Ebru Kıraner, Türk Yoğun Bakım Hemşireleri Derneği BaşkanıEbru Kıraner, Türk Yoğun Bakım Hemşireleri Derneği BaşkanıEbru Kıraner, Türk Yoğun Bakım Hemşireleri Derneği Başkanı

KAYIT DIŞI ÇALIŞMALAR

Hemşirelerin ekonomik sıkıntılarına da dikkat çeken Kıraner, son dönemde istifaların da arttığını söyledi. Kıraner, "4-5 ay kadar önce yaklaşık 580 yoğun bakım hemşiresi ile görüşme yaptık. Yüzde 83'ü artık yoğun bakımlarda çalışmayaçağını söyledi. Bunların içinde, 35 yaş altı olanlar ise yurtdışına gitmek için girişimlerde bulunuyor. Sağlık Bakanlığı en son 11 bin hemşire alacağını söyledi ama pek çoğu atanamadı. Çünkü bazı özel hastaneler, 2 ya da 5 yıllık gibi sözleşmeler imzalatıyor. Böyle olunca hemşireler sınavı kazansa bile o kadrolara yerleşemedi. Hemşire açığı bu kadar yüksekken, açığı kapatmak için hiç olmaması gereken işlere girişiliyor. Ya acil tıp teknisyeni (ATT), ya paramedik mezunu olan kişiler ki, bunlar hemşirelik bakım eğitimi almamış kişiler, özel hastanelerde kayıt dışı şekilde nöbetlere konuyorlar. Bir ATT, yoğun bakım hemşireliğini yapamaz, bunun için gerekli eğitimi almamıştır, onlar acil tıp için yetiştirilmiştir, aynı şekilde paramediklerde böyle."

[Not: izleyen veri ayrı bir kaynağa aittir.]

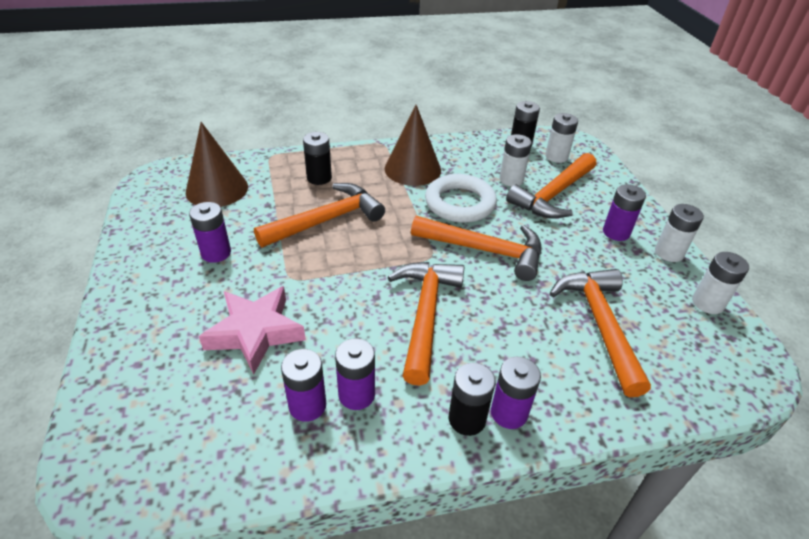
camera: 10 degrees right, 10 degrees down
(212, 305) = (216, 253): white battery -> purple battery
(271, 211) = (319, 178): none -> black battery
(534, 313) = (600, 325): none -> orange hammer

yogun-bakim-hemsireleri-seslerinin-duyulmasini-istiyor-sayilari-yetersiz-sartlari-agir-1046043-1.

KRİTİK BAKIM İHTİYACI DAHA DA ARTACAK

OECD rakamlarına bakıldığında Türkiye'nin yoğun bakım hemşire sayısı bakımından sondan ikinci sırada yer aldığını anımsatan Kıraner "Dünya Hemşirelik Federasyonu'nun en son yayınladığı raporlarda, en çok dile getirilen ve üzerinde ısrarla durulan konu yoğun bakım hemşiresi sayısında çok ciddi açık olduğu. Çünkü yaşlanan nüfuslar, artan kronik hastalıklar ve bu tarz pandemilerin bundan sonraki süreçlerde de yaşanılabileceği gibi benzer endişeler var. Dünya Sağlık Örgütü de bütün ülkelerin kritik bakım verecek hekim ve hemşire eksiklerini güçlendirmesi gerektiğini vurguluyor. Hemşire atamalarının uzun yıllardır yapılmadığını görüyoruz" değerlendirmesini yaptı.